_Excerpted passage_.
————

Jonathan Atkinson, Glossop co-ordinator for the campaign, said: "What we really need is a firm commitment on a budget and for the tunnel re-opening to be included in the next White Paper.
"People will be able to get out and use the countryside more. People working in Sheffield and all down that line will be able to use the train and it will help reduce climate change."
An article from today's Manchester Evening News about the latest political statements regarding Woodhead, by Alan Salter:
The government has deferred a decision on reviving Woodhead Tunnel as a rail route - saying it has not seen a need to re-open the tunnel to trains so far.
The decision will now be made in three years.
Train enthusiasts launched a campaign to preserve the trans-Pennine tunnel, a route which linked Manchester and Sheffield, after plans were announced to lay electricity cables inside. The campaigners fear this will spell the end for any hopes of reviving the Woodhead Tunnel as a rail route in the future.

————

_Supplied data_.

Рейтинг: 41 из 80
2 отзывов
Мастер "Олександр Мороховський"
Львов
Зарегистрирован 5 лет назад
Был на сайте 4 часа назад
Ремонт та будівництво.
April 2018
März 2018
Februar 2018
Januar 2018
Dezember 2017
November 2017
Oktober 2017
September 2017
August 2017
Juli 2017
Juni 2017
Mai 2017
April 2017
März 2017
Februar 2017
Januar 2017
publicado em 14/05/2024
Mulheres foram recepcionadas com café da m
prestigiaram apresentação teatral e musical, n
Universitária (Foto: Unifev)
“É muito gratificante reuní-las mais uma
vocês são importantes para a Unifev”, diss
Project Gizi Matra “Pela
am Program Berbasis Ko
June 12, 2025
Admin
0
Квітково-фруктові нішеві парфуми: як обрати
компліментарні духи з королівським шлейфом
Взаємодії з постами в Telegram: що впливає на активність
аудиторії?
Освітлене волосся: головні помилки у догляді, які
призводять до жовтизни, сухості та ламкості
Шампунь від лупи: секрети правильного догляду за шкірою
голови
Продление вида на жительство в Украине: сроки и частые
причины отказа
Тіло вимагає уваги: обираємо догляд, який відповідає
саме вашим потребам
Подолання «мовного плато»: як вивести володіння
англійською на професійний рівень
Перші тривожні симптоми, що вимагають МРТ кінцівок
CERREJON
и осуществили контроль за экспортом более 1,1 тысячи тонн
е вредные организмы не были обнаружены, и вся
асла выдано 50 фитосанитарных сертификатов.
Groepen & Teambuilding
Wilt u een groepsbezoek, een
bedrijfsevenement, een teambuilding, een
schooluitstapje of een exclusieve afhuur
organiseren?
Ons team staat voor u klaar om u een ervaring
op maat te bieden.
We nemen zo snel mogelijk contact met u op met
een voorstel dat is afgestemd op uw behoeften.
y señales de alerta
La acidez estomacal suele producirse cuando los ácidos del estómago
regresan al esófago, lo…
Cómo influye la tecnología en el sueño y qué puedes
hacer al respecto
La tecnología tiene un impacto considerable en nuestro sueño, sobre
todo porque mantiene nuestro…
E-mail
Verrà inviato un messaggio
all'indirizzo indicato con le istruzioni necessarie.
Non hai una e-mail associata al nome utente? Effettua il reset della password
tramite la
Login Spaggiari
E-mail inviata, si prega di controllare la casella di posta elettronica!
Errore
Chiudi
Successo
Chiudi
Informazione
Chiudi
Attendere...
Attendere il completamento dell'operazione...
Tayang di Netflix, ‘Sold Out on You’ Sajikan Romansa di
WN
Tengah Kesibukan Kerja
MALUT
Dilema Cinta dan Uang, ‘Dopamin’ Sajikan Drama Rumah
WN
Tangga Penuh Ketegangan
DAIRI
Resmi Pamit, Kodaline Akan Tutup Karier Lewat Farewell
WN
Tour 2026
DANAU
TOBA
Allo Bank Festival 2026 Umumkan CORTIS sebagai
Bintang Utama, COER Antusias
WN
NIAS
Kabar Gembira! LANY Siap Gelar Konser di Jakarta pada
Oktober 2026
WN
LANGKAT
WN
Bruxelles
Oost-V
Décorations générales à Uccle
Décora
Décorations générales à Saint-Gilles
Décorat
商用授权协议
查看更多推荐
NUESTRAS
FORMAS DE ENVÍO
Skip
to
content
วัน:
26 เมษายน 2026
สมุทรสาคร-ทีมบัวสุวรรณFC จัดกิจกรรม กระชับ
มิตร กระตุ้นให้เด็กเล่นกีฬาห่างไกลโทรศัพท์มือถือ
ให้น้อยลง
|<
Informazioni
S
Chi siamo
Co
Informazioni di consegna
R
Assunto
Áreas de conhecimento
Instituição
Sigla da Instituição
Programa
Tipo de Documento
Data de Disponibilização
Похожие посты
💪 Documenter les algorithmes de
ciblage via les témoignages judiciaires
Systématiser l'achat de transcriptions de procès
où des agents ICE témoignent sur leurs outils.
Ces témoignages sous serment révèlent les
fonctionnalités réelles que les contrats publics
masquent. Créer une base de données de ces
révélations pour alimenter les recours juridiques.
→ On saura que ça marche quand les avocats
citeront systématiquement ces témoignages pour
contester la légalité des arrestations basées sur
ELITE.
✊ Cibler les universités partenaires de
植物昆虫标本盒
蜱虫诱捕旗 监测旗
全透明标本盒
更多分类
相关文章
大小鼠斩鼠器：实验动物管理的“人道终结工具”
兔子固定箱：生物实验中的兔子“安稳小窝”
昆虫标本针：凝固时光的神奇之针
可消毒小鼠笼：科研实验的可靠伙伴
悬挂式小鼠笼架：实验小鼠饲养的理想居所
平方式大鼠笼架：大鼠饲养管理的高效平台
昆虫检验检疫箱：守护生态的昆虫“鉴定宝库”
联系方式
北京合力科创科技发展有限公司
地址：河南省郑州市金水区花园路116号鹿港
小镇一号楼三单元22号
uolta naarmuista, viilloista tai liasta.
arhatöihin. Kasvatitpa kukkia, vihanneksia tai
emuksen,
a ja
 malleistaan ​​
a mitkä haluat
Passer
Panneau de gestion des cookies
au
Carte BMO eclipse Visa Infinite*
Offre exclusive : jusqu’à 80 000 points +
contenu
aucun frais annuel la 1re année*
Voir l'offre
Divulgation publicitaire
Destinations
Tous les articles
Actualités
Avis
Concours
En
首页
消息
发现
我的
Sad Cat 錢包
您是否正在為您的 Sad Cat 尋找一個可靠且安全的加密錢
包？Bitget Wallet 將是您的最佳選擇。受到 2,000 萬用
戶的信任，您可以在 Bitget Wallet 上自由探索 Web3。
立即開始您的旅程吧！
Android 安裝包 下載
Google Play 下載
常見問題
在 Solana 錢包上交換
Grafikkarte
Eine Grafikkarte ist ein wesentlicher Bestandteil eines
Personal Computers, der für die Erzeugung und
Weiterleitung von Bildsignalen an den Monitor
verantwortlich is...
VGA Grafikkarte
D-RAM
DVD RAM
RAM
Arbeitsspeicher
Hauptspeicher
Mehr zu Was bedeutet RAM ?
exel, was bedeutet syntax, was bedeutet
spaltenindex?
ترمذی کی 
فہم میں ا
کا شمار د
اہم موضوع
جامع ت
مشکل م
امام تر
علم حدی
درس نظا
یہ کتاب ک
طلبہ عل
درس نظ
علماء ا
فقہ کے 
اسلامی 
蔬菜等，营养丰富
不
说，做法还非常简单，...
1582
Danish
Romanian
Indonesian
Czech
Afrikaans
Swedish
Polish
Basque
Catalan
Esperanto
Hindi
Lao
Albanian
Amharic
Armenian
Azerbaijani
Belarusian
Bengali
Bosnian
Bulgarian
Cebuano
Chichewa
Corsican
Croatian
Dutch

————

_Your task_.
Repeat the section of the Woodhead Tunnel passage between "Jonathan Atkinson, Glossop" and "in three years.", inclusive, keeping every word unchanged. The material that comes after the passage on the Woodhead Tunnel does not need to be used.

_Solution to the problem_.
Jonathan Atkinson, Glossop co-ordinator for the campaign, said: "What we really need is a firm commitment on a budget and for the tunnel re-opening to be included in the next White Paper.
"People will be able to get out and use the countryside more. People working in Sheffield and all down that line will be able to use the train and it will help reduce climate change."
An article from today's Manchester Evening News about the latest political statements regarding Woodhead, by Alan Salter:
The government has deferred a decision on reviving Woodhead Tunnel as a rail route - saying it has not seen a need to re-open the tunnel to trains so far.
The decision will now be made in three years.